1980’li yıllarda İsrail’in Irak’taki Sovyet yapımı nükleer santrali vurması sonucu, Sovyetler bu tür saldırılara karşı tatbikatlar yapmaya başlıyor. Çernobil’deki kazaya sebep olan test de olası saldırı sonrası reaktörlerin gücünün kısılması ve tekrar çalıştırılması üzerine yapılıyor...

Kazanın oluş şekli

Tarih; 26 Nisan 1986. Saat; sabaha karşı 01.23’ü gösteriyor. Çernobil nükleer santralindeki mühendisler işte bu test kapsamında, muhtemel bir elektrik kesintisi durumunda reaktörün nasıl kontrol altında tutulacağının bir provasını yapmak amacıyla 4 numaralı reaktörün elektriğini bilinçli olarak kesiyor.. Ancak mühendislerin bilmediği şey, reaktör bu tatbikat öncesinde zaten dengesiz bir durumda olduğudur. 1975 yılında bu dengesizlik ve bunun sonucunda böyle bir kaza olabileceği raporlarda belirtiliyor.  Ancak Sovyet rejiminin üstünlük kaygısı nedeniyle bu raporlar sümenaltı ediliyor.

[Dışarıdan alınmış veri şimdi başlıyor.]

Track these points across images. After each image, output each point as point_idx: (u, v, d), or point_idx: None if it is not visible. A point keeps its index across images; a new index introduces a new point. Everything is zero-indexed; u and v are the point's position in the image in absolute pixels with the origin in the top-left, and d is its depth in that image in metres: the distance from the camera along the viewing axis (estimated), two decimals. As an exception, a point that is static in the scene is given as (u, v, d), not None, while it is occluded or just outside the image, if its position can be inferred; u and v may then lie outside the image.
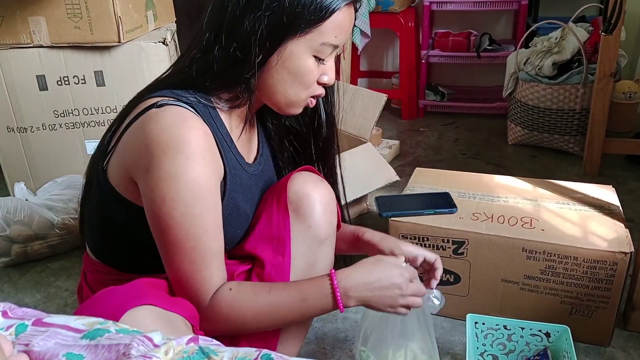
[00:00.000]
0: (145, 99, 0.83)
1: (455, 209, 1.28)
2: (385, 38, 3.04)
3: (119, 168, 0.84)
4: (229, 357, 0.45)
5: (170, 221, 0.77)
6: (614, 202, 1.30)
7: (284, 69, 0.83)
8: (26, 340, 0.47)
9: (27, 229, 1.58)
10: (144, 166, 0.77)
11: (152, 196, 0.78)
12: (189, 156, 0.76)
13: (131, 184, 0.82)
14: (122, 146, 0.83)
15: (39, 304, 1.43)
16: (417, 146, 2.47)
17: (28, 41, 1.61)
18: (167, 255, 0.81)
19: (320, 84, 0.89)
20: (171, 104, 0.80)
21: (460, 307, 1.27)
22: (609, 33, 1.70)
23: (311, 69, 0.85)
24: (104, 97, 1.70)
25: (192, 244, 0.79)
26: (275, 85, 0.85)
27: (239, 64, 0.81)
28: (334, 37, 0.83)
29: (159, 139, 0.76)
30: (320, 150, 1.04)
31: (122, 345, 0.45)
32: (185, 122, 0.78)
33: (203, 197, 0.79)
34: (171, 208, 0.77)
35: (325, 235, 0.95)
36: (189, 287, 0.81)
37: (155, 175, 0.76)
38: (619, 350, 1.19)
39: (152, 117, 0.78)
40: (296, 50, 0.82)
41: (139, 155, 0.78)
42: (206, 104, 0.84)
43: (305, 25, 0.80)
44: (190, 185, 0.77)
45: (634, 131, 2.34)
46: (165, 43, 1.69)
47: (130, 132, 0.82)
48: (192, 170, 0.76)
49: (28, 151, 1.73)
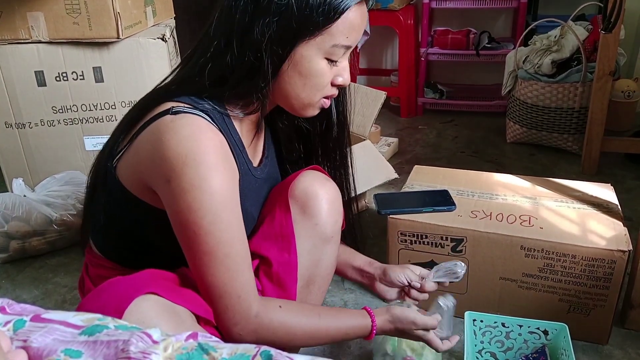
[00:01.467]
0: (161, 102, 0.82)
1: (454, 207, 1.27)
2: (385, 35, 3.04)
3: (132, 171, 0.83)
4: (228, 353, 0.45)
5: (199, 230, 0.77)
6: (612, 201, 1.31)
7: (296, 73, 0.82)
8: (24, 336, 0.47)
9: (25, 225, 1.58)
10: (164, 177, 0.77)
11: (176, 208, 0.77)
12: (209, 167, 0.75)
13: (145, 187, 0.82)
14: (135, 149, 0.82)
15: (36, 300, 1.43)
16: (416, 144, 2.47)
17: (26, 37, 1.60)
18: (200, 265, 0.80)
19: (334, 85, 0.87)
20: (187, 111, 0.79)
21: (459, 304, 1.26)
22: (609, 31, 1.70)
23: (323, 72, 0.83)
24: (103, 94, 1.69)
25: (225, 251, 0.78)
26: (287, 89, 0.84)
27: (253, 73, 0.80)
28: (345, 37, 0.80)
29: (177, 150, 0.75)
30: (330, 150, 1.04)
31: (121, 341, 0.45)
32: (202, 133, 0.77)
33: (228, 206, 0.79)
34: (199, 217, 0.76)
35: (331, 233, 0.95)
36: (228, 294, 0.80)
37: (177, 186, 0.76)
38: (617, 349, 1.20)
39: (169, 126, 0.77)
40: (307, 54, 0.80)
41: (156, 165, 0.77)
42: (221, 112, 0.83)
43: (314, 28, 0.78)
44: (215, 196, 0.76)
45: (632, 130, 2.34)
46: (164, 39, 1.69)
47: (144, 138, 0.81)
48: (214, 181, 0.76)
49: (26, 147, 1.72)
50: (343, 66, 0.86)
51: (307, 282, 0.96)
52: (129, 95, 1.70)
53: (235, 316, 0.82)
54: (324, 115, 0.97)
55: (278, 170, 1.04)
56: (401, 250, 1.29)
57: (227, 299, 0.80)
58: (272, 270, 0.92)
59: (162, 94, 0.84)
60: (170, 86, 0.87)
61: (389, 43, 3.11)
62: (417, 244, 1.26)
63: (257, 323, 0.83)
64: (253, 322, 0.82)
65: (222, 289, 0.80)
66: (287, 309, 0.87)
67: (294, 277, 0.93)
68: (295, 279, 0.93)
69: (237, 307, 0.81)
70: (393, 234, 1.28)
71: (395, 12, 2.63)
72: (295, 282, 0.93)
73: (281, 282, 0.92)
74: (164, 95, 0.83)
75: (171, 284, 0.80)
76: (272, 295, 0.92)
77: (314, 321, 0.88)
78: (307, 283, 0.96)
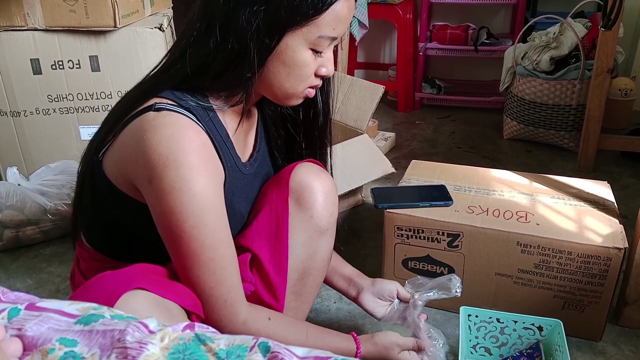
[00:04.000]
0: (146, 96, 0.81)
1: (450, 202, 1.28)
2: (383, 29, 3.03)
3: (117, 166, 0.82)
4: (225, 344, 0.45)
5: (182, 234, 0.76)
6: (609, 198, 1.31)
7: (279, 62, 0.81)
8: (19, 324, 0.47)
9: (19, 214, 1.57)
10: (145, 176, 0.76)
11: (158, 209, 0.76)
12: (191, 169, 0.74)
13: (130, 184, 0.81)
14: (119, 144, 0.81)
15: (30, 290, 1.42)
16: (413, 139, 2.47)
17: (22, 24, 1.58)
18: (185, 268, 0.79)
19: (318, 76, 0.86)
20: (170, 109, 0.77)
21: (454, 299, 1.26)
22: (608, 28, 1.70)
23: (307, 62, 0.82)
24: (99, 83, 1.68)
25: (209, 255, 0.78)
26: (271, 78, 0.83)
27: (237, 62, 0.79)
28: (332, 29, 0.80)
29: (158, 150, 0.74)
30: (314, 139, 1.03)
31: (117, 331, 0.45)
32: (184, 132, 0.75)
33: (212, 208, 0.77)
34: (180, 221, 0.75)
35: (327, 225, 0.95)
36: (215, 298, 0.80)
37: (158, 188, 0.75)
38: (610, 345, 1.20)
39: (151, 124, 0.76)
40: (292, 44, 0.79)
41: (138, 164, 0.76)
42: (205, 107, 0.82)
43: (301, 18, 0.77)
44: (197, 199, 0.75)
45: (628, 128, 2.35)
46: (161, 29, 1.67)
47: (127, 134, 0.79)
48: (196, 183, 0.75)
49: (21, 136, 1.71)
50: (327, 57, 0.85)
51: (302, 274, 0.96)
52: (125, 84, 1.69)
53: (222, 320, 0.81)
54: (309, 104, 0.97)
55: (270, 165, 1.03)
56: (397, 244, 1.29)
57: (213, 302, 0.80)
58: (263, 270, 0.92)
59: (148, 87, 0.83)
60: (155, 76, 0.85)
61: (388, 37, 3.10)
62: (414, 239, 1.26)
63: (244, 331, 0.82)
64: (240, 328, 0.82)
65: (208, 293, 0.79)
66: (276, 322, 0.87)
67: (283, 279, 0.93)
68: (284, 281, 0.93)
69: (224, 312, 0.81)
70: (389, 229, 1.28)
71: (394, 6, 2.62)
72: (284, 285, 0.93)
73: (271, 283, 0.92)
74: (149, 89, 0.82)
75: (161, 278, 0.79)
76: (262, 295, 0.92)
77: (301, 339, 0.88)
78: (302, 275, 0.96)
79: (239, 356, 0.43)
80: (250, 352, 0.44)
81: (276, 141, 1.04)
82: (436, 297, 1.04)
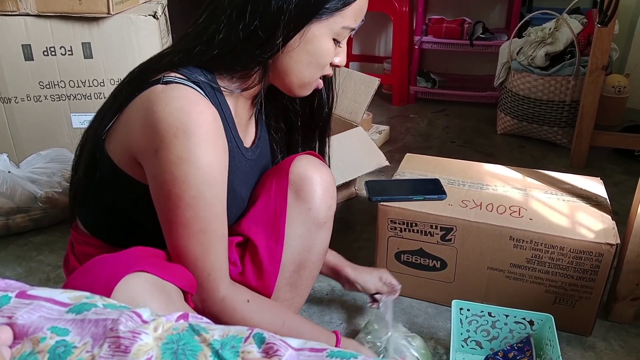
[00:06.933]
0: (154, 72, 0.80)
1: (444, 196, 1.28)
2: (379, 22, 3.02)
3: (121, 143, 0.81)
4: (219, 335, 0.44)
5: (180, 202, 0.76)
6: (601, 194, 1.31)
7: (304, 51, 0.83)
8: (9, 312, 0.46)
9: (9, 201, 1.55)
10: (152, 148, 0.75)
11: (161, 178, 0.76)
12: (199, 141, 0.74)
13: (132, 161, 0.80)
14: (125, 120, 0.80)
15: (20, 278, 1.40)
16: (407, 132, 2.46)
17: (14, 9, 1.56)
18: (175, 238, 0.79)
19: (332, 65, 0.89)
20: (179, 82, 0.77)
21: (446, 293, 1.28)
22: (605, 25, 1.70)
23: (330, 52, 0.85)
24: (91, 70, 1.66)
25: (201, 226, 0.78)
26: (292, 66, 0.84)
27: (260, 44, 0.80)
28: (353, 20, 0.83)
29: (168, 122, 0.74)
30: (315, 131, 1.04)
31: (110, 320, 0.44)
32: (195, 105, 0.75)
33: (214, 184, 0.78)
34: (182, 190, 0.75)
35: (324, 219, 0.95)
36: (199, 270, 0.80)
37: (165, 157, 0.74)
38: (600, 340, 1.21)
39: (160, 96, 0.75)
40: (319, 33, 0.82)
41: (146, 136, 0.76)
42: (213, 86, 0.82)
43: (331, 8, 0.80)
44: (203, 171, 0.75)
45: (621, 125, 2.36)
46: (155, 17, 1.65)
47: (134, 108, 0.79)
48: (205, 156, 0.75)
49: (12, 122, 1.69)
50: (343, 47, 0.88)
51: (298, 266, 0.96)
52: (118, 72, 1.67)
53: (203, 292, 0.82)
54: (313, 96, 0.98)
55: (270, 157, 1.03)
56: (390, 237, 1.29)
57: (197, 275, 0.80)
58: (258, 257, 0.92)
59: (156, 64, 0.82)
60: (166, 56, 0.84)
61: (383, 30, 3.09)
62: (407, 232, 1.26)
63: (221, 307, 0.83)
64: (218, 305, 0.83)
65: (194, 264, 0.80)
66: (254, 304, 0.86)
67: (276, 267, 0.93)
68: (276, 269, 0.93)
69: (205, 285, 0.81)
70: (383, 221, 1.27)
71: (390, -1, 2.61)
72: (276, 273, 0.93)
73: (262, 270, 0.92)
74: (158, 65, 0.81)
75: (160, 261, 0.79)
76: (250, 279, 0.92)
77: (276, 327, 0.87)
78: (298, 268, 0.96)
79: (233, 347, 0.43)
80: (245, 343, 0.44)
81: (277, 133, 1.04)
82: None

Güç kesintisi, reaktöre su taşıyan türbinleri yavaşlatıyor. Daha az suyun reaktöre pompalanmasıyla buharlaşma hızlanıyor ve içerideki buhar basıncı birikiyor. Jeneratörlerin devreye girmesi için geçen 40-50 saniye gibi bir süre boyunca su pompaları çalışmadığı için reaktör soğutulamıyor. Vardiya Amiri Dyatlov reaktörü kapatmak yerine tekrar çalıştırılmasını emrediyor. Git gide gücü tekrar artan reaktörün sıcaklığı kontrol altına alınamıyor. O zamanki teknolojide reaktörlerin sigortası olan kontrol çubuklarının ucu grafit kaplıdır. Kontrol odası çubukları indirdiğinde ucu grafit kaplı çubuklar reaksiyonu durdurmadan önce grafitle tepkimeye giren Uranyum 235 önce büyük bir ısı açığa çıkararak ilk patlamayı gerçekleştiriyor. Isınmaya devam eden reaktör ikinci patlamayı da gerçekleştiriyor ve 350 kiloluk koruma grafitleri yerinden uçuyor… Ardından çekirdek açığa çıkıyor. Bu şekilde reaktör atmosfere maruz kalıyor. Reaktörün havayla teması sonucu başlayan yangın 10 gün boyunca devam ediyor. Radyoaktif bulutlar, Avrupa'nın önemli bir bölümüne ve Türkiye’ye radyoaktif serpinti olarak dökülüyor.

26 Nisan 1986 tarihinde yaşanan Çernobil felaketinim ayrıntılarını bir TV dizisi üzerinden anlatmak istiyorum.

Çernobil Nükleer Santral Kazasını anlatan ‘’Chernobyl’’ dizisi

‘’Chernobyl’’ dizisi; HBO (Home Box Office) kanalında yayınlanıyor. HBO kanalı ABD'nin önde gelen, paralı televizyon kanal gruplarından birisidir. (Netflix gibi) Kablolu televizyondan ya da uydudan para ile abone olduktan sonra izlenebiliyor.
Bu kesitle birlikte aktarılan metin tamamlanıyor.